By Donna Gehrke-White, Sun Sentinel
The high cost of living in South Florida leaves people more vulnerable to a financial crisis than anywhere in the country, a new study concludes.
Of the nation's 35 largest metros, the tri-county area has the highest percentage of households that don't have enough cash or other liquid assets to pay for three months of expenses, according to data compiled by the Corporation for Enterprise Development, a non-profit in Washington, D.C., that promotes economic opportunity for families.
Some 48.9 percent of families in Broward, Palm Beach and Miami-Dade counties don't have $5,876 in bank, investment and retirement accounts — the amount the study says even an impoverished family of four needs for three months of expenses.
"Five years into the economic recovery, most American families no longer live in fear of losing their jobs or their homes," the study says. "Yet, these families continue to exist in a state of persistent financial insecurity, making it difficult to look beyond immediate needs and plan for a more secure future."
Nearly half of South Floridians stand one financial emergency away from poverty, researchers concluded, based on census data.
Many families take home $50,000 to $75,000 a year — well above South Florida's $46,946 median income — but they have little to no savings, said Lebaron Sims, research manager for the Corporation for Enterprise Development, which partnered with nonprofits Citi Community Development and Catalyst Miami to conduct the study.

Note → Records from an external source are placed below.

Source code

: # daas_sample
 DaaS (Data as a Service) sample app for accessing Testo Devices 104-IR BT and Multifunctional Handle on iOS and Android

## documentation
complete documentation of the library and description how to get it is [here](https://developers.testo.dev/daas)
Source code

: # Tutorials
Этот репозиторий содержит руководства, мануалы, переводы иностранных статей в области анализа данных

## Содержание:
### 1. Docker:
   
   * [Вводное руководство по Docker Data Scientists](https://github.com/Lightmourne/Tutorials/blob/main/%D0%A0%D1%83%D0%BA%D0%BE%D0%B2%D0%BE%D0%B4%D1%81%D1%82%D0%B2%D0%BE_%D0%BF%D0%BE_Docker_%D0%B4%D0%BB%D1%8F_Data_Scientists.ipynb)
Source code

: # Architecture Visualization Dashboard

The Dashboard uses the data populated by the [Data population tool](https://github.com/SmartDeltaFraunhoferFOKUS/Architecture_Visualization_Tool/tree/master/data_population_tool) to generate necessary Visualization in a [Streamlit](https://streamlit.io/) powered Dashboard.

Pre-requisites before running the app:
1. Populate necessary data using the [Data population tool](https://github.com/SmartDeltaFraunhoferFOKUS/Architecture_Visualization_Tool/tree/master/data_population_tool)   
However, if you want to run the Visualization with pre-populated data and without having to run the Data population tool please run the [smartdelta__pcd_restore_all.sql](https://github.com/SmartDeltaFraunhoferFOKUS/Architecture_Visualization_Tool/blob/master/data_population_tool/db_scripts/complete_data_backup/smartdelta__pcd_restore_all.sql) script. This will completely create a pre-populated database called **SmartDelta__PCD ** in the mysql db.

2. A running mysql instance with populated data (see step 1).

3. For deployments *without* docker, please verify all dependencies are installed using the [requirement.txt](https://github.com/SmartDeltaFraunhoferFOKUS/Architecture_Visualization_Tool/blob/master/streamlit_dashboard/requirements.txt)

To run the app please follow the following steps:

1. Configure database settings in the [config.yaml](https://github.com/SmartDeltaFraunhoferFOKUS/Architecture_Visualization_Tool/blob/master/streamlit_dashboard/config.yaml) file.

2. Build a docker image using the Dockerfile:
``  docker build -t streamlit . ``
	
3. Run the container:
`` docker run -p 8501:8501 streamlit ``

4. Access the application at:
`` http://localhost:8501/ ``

The cost of living in South Florida consumes their paychecks, he said. "It's just not the people on the fringes. It's your neighbors," Sims said.
Miami-Dade families face the toughest challenge, Nearly six of 10 households in the county are cash poor, the report found.
Forty-five percent of the households in Broward County and 38 percent in Palm Beach County fall into that category, according to the research.
Housing costs prevent many people from building cash reserves, Sims said.
The cost of housing in South Florida averages $16,212 annually, accounting for nearly 40 percent of an average household's expenses, compared with 33.2 percent nationally, according to the U.S. Bureau of Labor Statistics.
Sarah Nunez, a Hair Cuttery hairdresser in Southwest Ranches, says she can't afford to live near her job. So she lives in a two-bedroom, one-bath apartment in Hialeah with her daughter and parents. Her rent in the past two years has risen $200 to $1,050 a month, Nunez said.
Higher costs mean she has to go without to pay her bills. The single mom would like, for example, to buy a $40 pair of shoes for work, but "I can't even afford them." She said she recently had to borrow money to pay living expenses, promising to pay friends back when she gets her income tax refund. "It's crazy," she said.
The housing bust in South Florida created economic stress not just for owners forced out of homes but for all renters who face rising rent, researcher Sims said.
Apartment rents in the West Palm Beach area rose 9.1 percent in November from the year before, according to Axiometrics, a rental housing analyst in Dallas. Rents in the Fort Lauderdale area rose 6.1 percent. Both surpassed the national average of 4.7 percent, Axiometrics said in a study released Tuesday.
Landlords are able to raise rents easily because rental units are in high demand, said Axiometrics spokesman Ross Coulter. Apartments in both counties are about 95 percent full, he said.
Greg Goodman of Delray Beach said he sold his condo unit at a loss last year and ended up renting — only to find his complex wanted to raise his monthly rent this year by $200. "I said you've got to be kidding me," said Goodman, a communications manager. He said he negotiated an increase of less than half what the complex originally asked for.
He said he still must watch his expenses closely.
Overall, inflation here runs ahead of the nation's. South Florida's consumer price index for all urban consumers increased 2.2 percent in October from a year ago, compared with the nation's 1.7 percent rise for the same period, according to the latest statistics from the U.S. Bureau of Labor Statistics.